Das Amtsgericht hat auf den Wegfall der Unter­halts­pflicht bis einschließlich September 2011 erkannt und für die Folgezeit einen Unterhalt von monatlich ca. 350 Euro zugesprochen. Das Oberlan­des­gericht Hamm hat die Beschwerde des Vaters zurückgewiesen, mit der er sich gegen die ab Oktober 2011 fortbestehende Unter­halts­pflicht gewandt hat. Die Tochter habe, so das Gericht, gemäß § 1610 BGB Anspruch auf angemessenen Unterhalt für den gesamten Lebensbedarf einschließlich der Kosten für eine angemessene Berufs­aus­bildung.

Tochter für gewähltes Studium geeignet

Für das im Jahre 2011 aufgenommene Journa­lis­tik­studium sei sie ausbil­dungs­ge­eignet. Die aus dem Abiturzeugnis ersichtlichen Leistungen disqua­li­fi­zierten sie nicht für das Studium, ihre bisher im Studium gezeigten Leistungen indizierten ihre Geeignetheit.

Jungen Menschen ist Orien­tie­rungsphase zur Berufswahl zuzubilligen

Die Tochter habe auch nicht gegen die sie treffende Ausbil­dungs­ob­lie­genheit verstoßen. Sie befinde sich noch in der Erstausbildung, die der Vater entsprechend seinen wirtschaft­lichen Verhältnissen anteilig zu alimentieren habe. Ein Kind, das nach seinem Schulabschluss zunächst keine Ausbildung beginne, habe zwar mangels Bedürftigkeit zunächst keinen Unter­halts­an­spruch, es sei darauf zu verweisen, seinen Bedarf durch eigene (ungelernte) Arbeit oder aus eigenem Vermögen zu decken. Dadurch verliere es aber nicht den Anspruch auf Unterhalt für eine später begonnene angemessene Ausbildung. So könne auch ein 24jähriges Kind noch eine Ausbildung oder ein Studium beginnen. Von einem jungen Menschen könne nicht von Beginn an eine zielgerichtete, richtige Entscheidung in der Berufswahl erwartet werden. Ihm sei eine Orien­tie­rungsphase zur Berufswahl zuzubilligen, deren Dauer sich nach Alter, Entwick­lungsstand und den gesamten Lebensumständen richte. Hiernach sei es im vorliegenden Fall noch hinzunehmen, dass die Tochter ihr Studium in den Niederlanden bis zum Beginn des vierten Semesters abgebrochen und sich auch im Anschluss an dieses nicht sehr zielgerichtet im Hinblick auf ihr jetziges Studium verhalten habe. Nach den zeitlichen und familiären Umständen und unter Berück­sich­tigung des jetzt aufgenommenen Journa­lis­tik­studiums, bei dem es immer noch um die Erstausbildung der Tochter gehe, sei noch nicht von einer Oblie­gen­heits­ver­letzung der Tochter auszugehen.
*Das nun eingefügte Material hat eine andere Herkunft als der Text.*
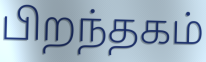
பிறந்தகம்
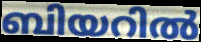
ബിയറിൽ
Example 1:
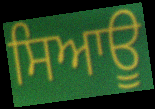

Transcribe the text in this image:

ਸਿਆਊ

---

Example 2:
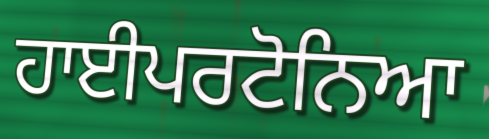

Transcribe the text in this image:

ਹਾਈਪਰਟੋਨਿਆ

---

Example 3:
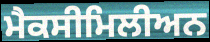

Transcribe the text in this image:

ਮੈਕਸੀਮਿਲੀਅਨ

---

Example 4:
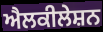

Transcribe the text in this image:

ਐਲਕੀਲੇਸ਼ਨ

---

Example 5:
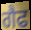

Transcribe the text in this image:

ਗੈਫ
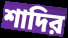
শাদির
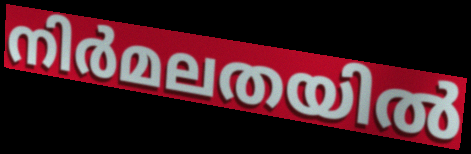
നിർമലതയിൽ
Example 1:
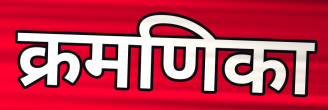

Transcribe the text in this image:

क्रमणिका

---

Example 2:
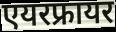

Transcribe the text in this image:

एयरफ्रायर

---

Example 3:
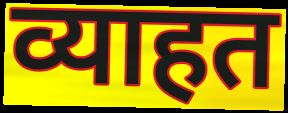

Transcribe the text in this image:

व्याहत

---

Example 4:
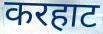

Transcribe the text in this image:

करहाट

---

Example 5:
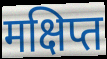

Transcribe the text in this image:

मक्षिप्त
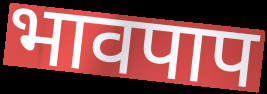
भावपाप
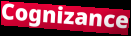
Cognizance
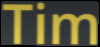
Tim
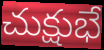
చుక్షుభే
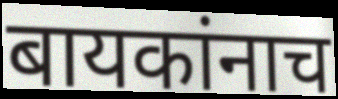
बायकांनाच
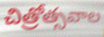
చిత్రోత్సవాల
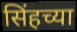
सिंहच्या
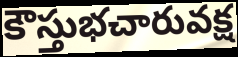
కౌస్తుభచారువక్ష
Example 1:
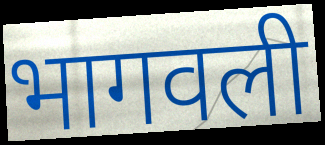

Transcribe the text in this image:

भागवली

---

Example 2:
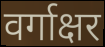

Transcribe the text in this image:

वर्गाक्षर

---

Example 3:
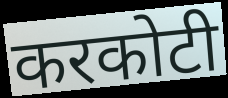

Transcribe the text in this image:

करकोटी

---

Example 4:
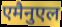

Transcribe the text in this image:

एमैनुएल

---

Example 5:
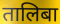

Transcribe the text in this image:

तालिबा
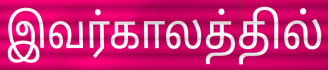
இவர்காலத்தில்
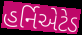
હર્નિએટેડ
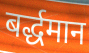
बर्द्धमान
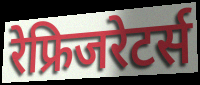
रेफ्रिजरेटर्स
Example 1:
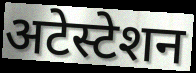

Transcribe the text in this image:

अटेस्टेशन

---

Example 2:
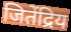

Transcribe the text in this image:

जितेंद्रिय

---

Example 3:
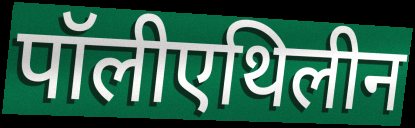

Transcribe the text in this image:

पॉलीएथिलीन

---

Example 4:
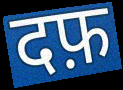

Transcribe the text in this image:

दफ़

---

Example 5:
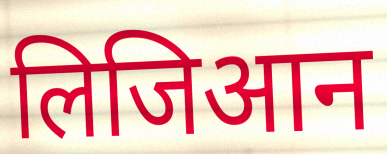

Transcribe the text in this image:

लिजिआन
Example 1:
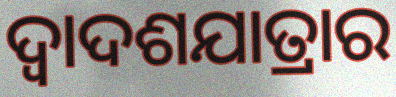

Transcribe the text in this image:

ଦ୍ୱାଦଶଯାତ୍ରାର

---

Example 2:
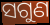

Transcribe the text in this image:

ସଗୁଣ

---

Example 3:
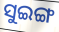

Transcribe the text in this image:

ସୁଇଙ୍ଗ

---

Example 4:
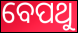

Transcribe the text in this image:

ବେପଥୁ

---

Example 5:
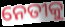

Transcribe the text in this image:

ନେତୀକୁ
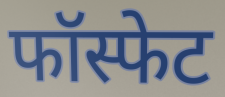
फॉस्फेट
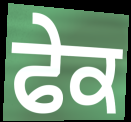
ਫੇਕ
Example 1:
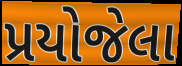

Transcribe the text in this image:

પ્રયોજેલા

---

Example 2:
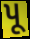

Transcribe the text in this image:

પૂ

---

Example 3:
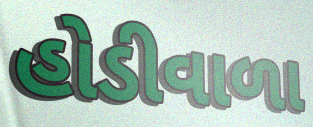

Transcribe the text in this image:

હોડીવાળા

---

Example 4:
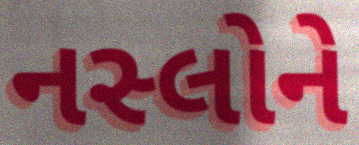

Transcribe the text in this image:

નસ્લોને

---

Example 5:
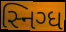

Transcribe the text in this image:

સ્નિગ્ધ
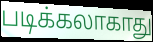
படிக்கலாகாது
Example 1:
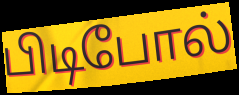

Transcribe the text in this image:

பிடிபோல்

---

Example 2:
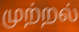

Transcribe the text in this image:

முற்றல்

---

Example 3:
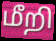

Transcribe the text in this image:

மீறி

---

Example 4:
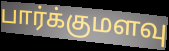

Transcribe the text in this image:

பார்க்குமளவு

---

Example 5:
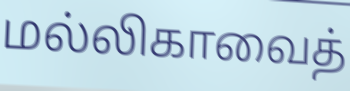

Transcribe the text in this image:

மல்லிகாவைத்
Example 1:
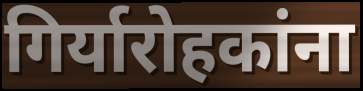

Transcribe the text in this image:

गिर्यारोहकांना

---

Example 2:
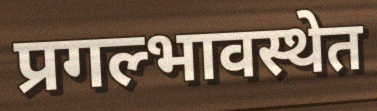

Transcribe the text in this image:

प्रगल्भावस्थेत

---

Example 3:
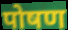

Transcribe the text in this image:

पोषण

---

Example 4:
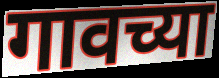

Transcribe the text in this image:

गावच्या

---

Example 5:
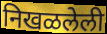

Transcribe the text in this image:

निखळलेली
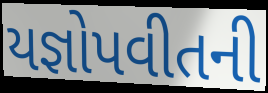
યજ્ઞોપવીતની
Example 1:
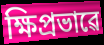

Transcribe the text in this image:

ক্ষিপ্ৰভাৱে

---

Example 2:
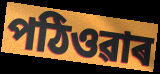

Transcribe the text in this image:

পঠিওৱাৰ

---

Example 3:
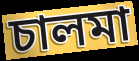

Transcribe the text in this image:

চালমা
Derzeitige Ausbildung der Tochter bedarf der Alimentation durch den Vater

Die Tochter habe auch nicht in unter­halts­re­le­vanter Weise gegen ihr obliegende Infor­ma­ti­o­ns­ob­lie­gen­heiten verstoßen und ihren Anspruch für die Zeit ab Oktober 2011 nicht verwirkt. Sie habe ihren Vater zwar im Hinblick auf die Studienerfolge des in den Niederlanden aufgenommenen Studiums unzutreffend unterrichtet und auch eigene Bezüge verschwiegen. In Bezug auf das jetzt aufgenommene Studium habe sie ihrer Infor­ma­ti­o­ns­pflicht nunmehr aber genügt. Durch dieses Studium sei eine neue Situation entstanden. Der Tochter sei zuzubilligen, ihr Studium zügig zu Ende zu führen, hierzu bedürfe es auch einer Alimentation durch ihren Vater.